Aviation Report 14 October 1955


Opinion on the prospects of using electrostatic energy for propulsion, and eventually for creation of a local gravitational field isolated from the earth's has naturally polarized into the two opposite extremes. There are those who say it is nonsense from start to finish, and those who are satisfied from performance already physically manifest that it is possible and will produce air vehicles with absolute capabilities and no moving parts. The feasibility of a Mach 3 fighter (the present aim of studies) is dependent on a rather large k extrapolation, considering the pair of saucers that have physically demonstrated the principle only achieved a speed of some 30 fps. But, and this is important, they have attained a working velocity using a very inefficient (even by today's knowledge) form of condenser complex. These humble beginnings are surely as hopeful as Whittle's early postulations.

It was, by the way, largely due to the early references in Aviation report that this work is gathering momentum in the U.S. Similar studies are beginning in France, and in England some men are on the job full time.

Aviation Report 15 November 1955


Companies studying the implications of gravitics are said, in a new statement, to include Glenn Martin, Convair, Sperry-Rand, Sikorsky, Bell, Lear Inc. and Clark Electronics. Other companies who have previously evinced interest include Lockheed, Douglas and Hiller. The remainder are not disinterested, but have not given public support to the new science - which is widening all the time. The approach in the U.S. is in a sense more ambitious than might have been expected. The logical approach, which has been suggested by Aviation Studies, is to concentrate on improving the output of electrostatic rigs in existence that are know to be able to provide thrust. The aim would be to concentrate on electrostatics for propulsion first and widen the practical engineering to include establishment of local field forcelines, independent of those of the earth's, to provide unfettered vertical movement as and when the mathematics develops.
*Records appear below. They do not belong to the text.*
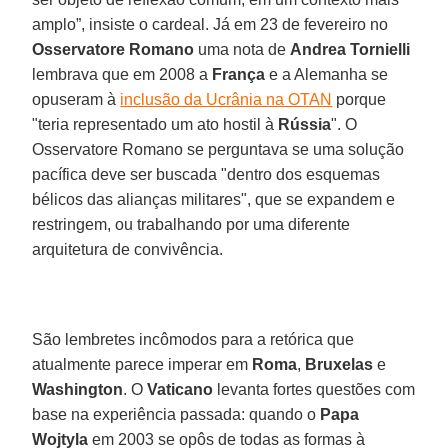
amplo”, insiste o cardeal. Já em 23 de fevereiro no
Osservatore Romano
uma nota de
Andrea Tornielli
lembrava que em 2008 a
França
e a Alemanha se
opuseram à
inclusão da Ucrânia na OTAN
porque
"teria representado um ato hostil à
Rússia
". O
Osservatore Romano se perguntava se uma solução
pacífica deve ser buscada "dentro dos esquemas
bélicos das alianças militares", que se expandem e
restringem, ou trabalhando por uma diferente
arquitetura de convivência.
São lembretes incômodos para a retórica que
atualmente parece imperar em
Roma
,
Bruxelas
e
Washington
. O
Vaticano
levanta fortes questões com
base na experiência passada: quando o
Papa
Wojtyla
em 2003 se opôs de todas as formas à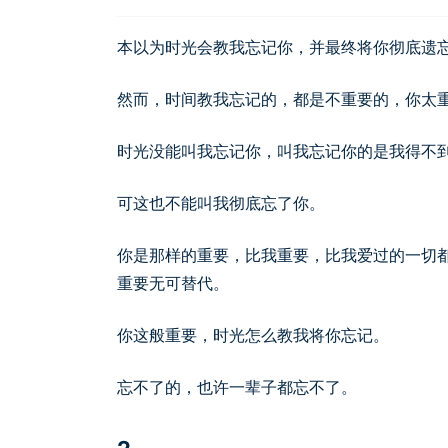
本以为时光会教我忘记你，并最终将你彻底遗
然而，时间教我忘记的，都是不重要的，你太
时光没能叫我忘记你，叫我忘记你的是我得不
可这也不能叫我彻底忘了你。
你是那样的重要，比我重要，比我爱过的一切
重要无可替代。
你这般重要，时光怎么教我将你忘记。
忘不了的，也许一辈子都忘不了。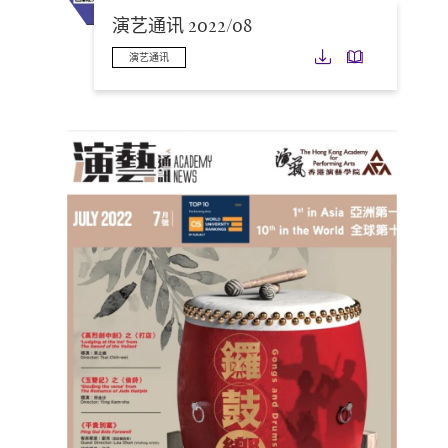
演艺通讯 2022/08
下载
下载
演艺通讯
However, the U.S. approach is rather to put money into fundamental theoretical physics of gravitation in an effort first to create the local gravitational field. Working rigs would follow in the wake of the basic discoveries. Probably the correct course would be to sponsor both approaches, and it is now time that the military stepped in with big funds. The trouble about the idealistic approach to gravity is that the aircraft companies do not have the men to conduct such work. There is every expectation in any case that the companies likely to find the answers lie outside the aviation field. These would emerge as the masters of aviation in its broadest sense.

The feeling is therefore that a company like A.T. & T. is most likely to be first in this field. This giant company (unknown in the air and weapons field) has already revolutionized modern warfare with the development of the junction transistor and is expected to find the final answers to absolute vehicle levitation. This therefore is where the bulk of the sponsoring money should go.